Reproduce word for word the line that contains "I need the bounding" and every line after it to the end of the records, with nothing else added.

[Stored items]
=-=-=-=-=

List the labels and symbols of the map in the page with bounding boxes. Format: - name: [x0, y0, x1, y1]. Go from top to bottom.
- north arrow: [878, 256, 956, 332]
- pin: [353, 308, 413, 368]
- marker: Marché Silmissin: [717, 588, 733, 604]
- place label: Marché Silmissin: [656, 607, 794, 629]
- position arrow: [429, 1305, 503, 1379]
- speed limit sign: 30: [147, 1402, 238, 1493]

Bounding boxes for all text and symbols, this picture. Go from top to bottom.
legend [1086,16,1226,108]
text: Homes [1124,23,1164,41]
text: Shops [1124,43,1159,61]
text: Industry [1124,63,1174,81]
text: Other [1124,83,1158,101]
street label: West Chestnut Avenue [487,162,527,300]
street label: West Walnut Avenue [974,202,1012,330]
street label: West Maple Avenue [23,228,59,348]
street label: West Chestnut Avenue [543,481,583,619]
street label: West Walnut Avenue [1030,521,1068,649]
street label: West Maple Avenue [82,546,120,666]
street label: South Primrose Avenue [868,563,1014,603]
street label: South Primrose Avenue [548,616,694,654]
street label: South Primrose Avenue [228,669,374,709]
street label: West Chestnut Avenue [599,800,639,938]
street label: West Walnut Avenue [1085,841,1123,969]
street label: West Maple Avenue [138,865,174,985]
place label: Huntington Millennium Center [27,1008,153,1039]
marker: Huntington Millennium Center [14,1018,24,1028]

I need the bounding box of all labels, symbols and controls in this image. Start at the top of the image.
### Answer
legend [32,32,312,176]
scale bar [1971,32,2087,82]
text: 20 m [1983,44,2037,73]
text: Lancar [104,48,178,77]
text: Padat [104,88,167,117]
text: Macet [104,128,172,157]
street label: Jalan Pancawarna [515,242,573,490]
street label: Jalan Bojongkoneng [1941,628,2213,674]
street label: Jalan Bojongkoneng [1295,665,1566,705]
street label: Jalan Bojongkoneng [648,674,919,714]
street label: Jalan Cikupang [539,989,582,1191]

=-=-=-=-=

**REPLY**
I need the bounding box of all labels, symbols and controls in this image. Start at the top of the image.
### Answer
legend [32,32,312,176]
scale bar [1971,32,2087,82]
text: 20 m [1983,44,2037,73]
text: Lancar [104,48,178,77]
text: Padat [104,88,167,117]
text: Macet [104,128,172,157]
street label: Jalan Pancawarna [515,242,573,490]
street label: Jalan Bojongkoneng [1941,628,2213,674]
street label: Jalan Bojongkoneng [1295,665,1566,705]
street label: Jalan Bojongkoneng [648,674,919,714]
street label: Jalan Cikupang [539,989,582,1191]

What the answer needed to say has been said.